Sneakiepeeks
- Genre: Situation comedy
- Running time: 30 minutes
- Country of origin: United Kingdom
- Language: English
- Home station: BBC Radio 4
- Starring: Nina Conti Richard Lumsden
- Written by: Harry Venning Neil Brand
- Produced by: Katie Tyrell
- Original release: 8 December 2009 – 12 January 2010
- No. of series: 1
- No. of episodes: 6
- Audio format: Stereophonic sound

= Sneakiepeeks =

Sneakiepeeks is a situation comedy series broadcast on BBC Radio 4 between 2009 and 2010. It was written by Harry Venning and Neil Brand and produced by Katie Tyrell.

==Situation==
The series concerns "Beagle Team", an undercover surveillance unit comprising Bill Cooper (Richard Lumsden), who harbours unrequited passion for team leader Sharla Jasumani (Nina Conti), and the ex-criminal Mark Walker (Daniel Kaluuya). Lumsden and Conti also appear in Venning's somewhat more well-known comedy "Clare in the Community".

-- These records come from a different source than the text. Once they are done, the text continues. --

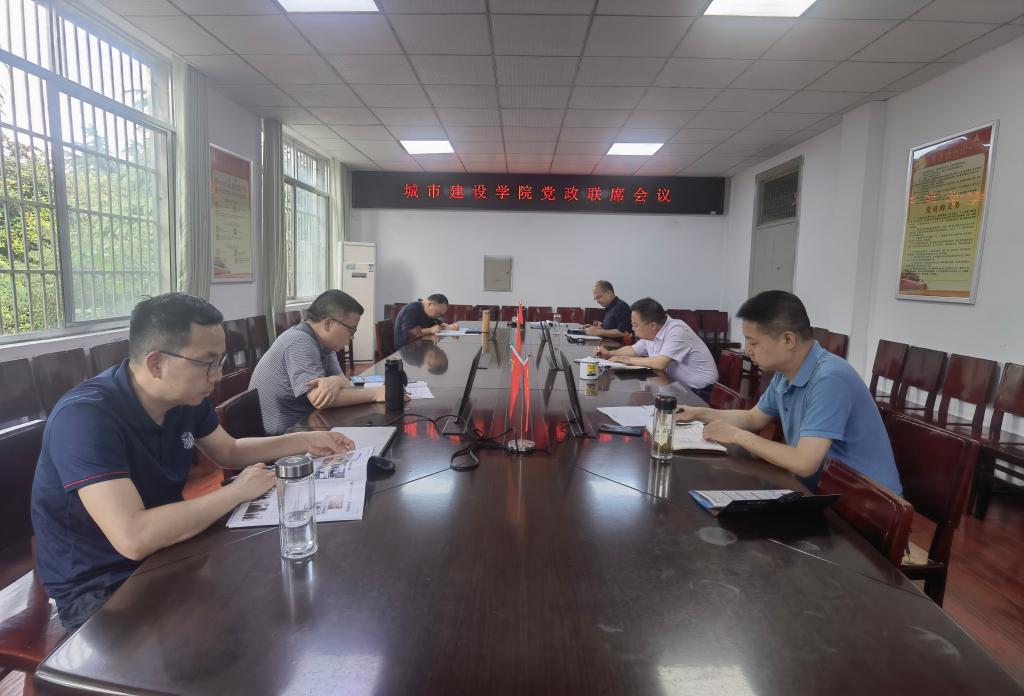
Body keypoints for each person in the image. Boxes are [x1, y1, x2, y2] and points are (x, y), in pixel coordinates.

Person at [31, 293, 354, 631]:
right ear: (156, 364)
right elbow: (133, 537)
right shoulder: (85, 418)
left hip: (166, 549)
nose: (217, 376)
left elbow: (229, 450)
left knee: (277, 594)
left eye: (219, 361)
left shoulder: (184, 397)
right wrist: (235, 492)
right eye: (206, 363)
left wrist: (303, 441)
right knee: (237, 628)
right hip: (102, 584)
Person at [678, 291, 902, 494]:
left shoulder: (830, 378)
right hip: (823, 489)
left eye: (754, 343)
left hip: (865, 504)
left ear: (788, 340)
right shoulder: (785, 373)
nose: (748, 351)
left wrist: (737, 436)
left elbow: (804, 463)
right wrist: (698, 413)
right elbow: (754, 418)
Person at [251, 289, 388, 435]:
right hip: (282, 435)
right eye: (352, 330)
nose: (352, 337)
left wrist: (337, 380)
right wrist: (375, 393)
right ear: (329, 323)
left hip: (306, 424)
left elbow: (344, 384)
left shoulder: (324, 345)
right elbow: (320, 399)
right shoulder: (299, 341)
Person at [597, 297, 718, 399]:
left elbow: (660, 363)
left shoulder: (677, 330)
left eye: (635, 325)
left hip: (701, 392)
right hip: (675, 386)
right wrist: (610, 353)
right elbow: (634, 350)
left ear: (652, 325)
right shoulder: (652, 333)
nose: (632, 329)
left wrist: (626, 360)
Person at [393, 294, 458, 348]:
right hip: (406, 349)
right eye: (437, 312)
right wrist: (430, 330)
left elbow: (436, 322)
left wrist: (447, 326)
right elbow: (408, 334)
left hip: (419, 346)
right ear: (430, 304)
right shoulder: (412, 309)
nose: (438, 316)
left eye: (440, 314)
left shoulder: (429, 312)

The typical mission involves the team attempting to listen in on conversations in places such as hotels, houses, and yachts. The mission is usually interrupted by such distractions as police trying to get their parked vehicle to move on, fallout from Mark's attempts to make money on the side, unexpected numbers of customers for the food van they are using as a cover, and occasional rogue agents from one side or the other.

==Characters==
- Bill Cooper (Richard Lumsden), the team's technician. His "mission log", spoken aloud, acts as introduction and linkage for the plot, and tends to veer into expressions of his yearning for Sharla, which he then expunges with "delete delete delete!".
- Sharla Jasumani (Nina Conti), team leader. Sharla has a strong Northern Ireland accent and a pugnacious attitude. She has unresolved issues with her superiors in the agency and is fiercely competitive with the other surveillance teams. The head of the department, codenamed "Hunter", is her 'uncle'. In one episode she starts an unauthorised operation to spy on her lover.
- Mark Walker (Daniel Kaluuya), a former criminal forced to work with the agency. He is a streetwise Londoner who excels in talking his way out of situations. He also likes to make money on the side. When the team uses a lunch van as a cover, his culinary efforts attract too much attention, and he begins to dream of a mention in a gourmet magazine.

==Episodes==

| No. | Title | Original release date |
| 1 | "Honeytrap Hotel" | 8 December 2009 |
The team monitors multiple rooms in a sleazy hotel where prominent people go for illicit purposes.
| 2 | "Storm Warning." | 15 December 2009 |
From a yacht in a French harbour, the team tries to bug a Russian oligarch involved in oil and gas dealings. Sharla has to get wet, and the French agent they are collaborating with has his own agenda.
| 3 | "Trust" | 22 December 2009 |
The team gets a super-secret mission. Then it becomes clear the target is Sharla's married lover.
| 4 | "Special Relationship" | 29 December 2009 |
A CIA agent joins the team for a mission.
| 5 | "Echo" | 5 January 2010 |
The team find themselves competing with, and being bugged by, Team Terrier from their own department.
| 6 | "Two of Our Spies Are Missing" | 12 January 2010 |
Bill is missing, along with another agent who may have gone rogue (or at least totally insane). The team tracks them to Dubai. Bill is in Wales.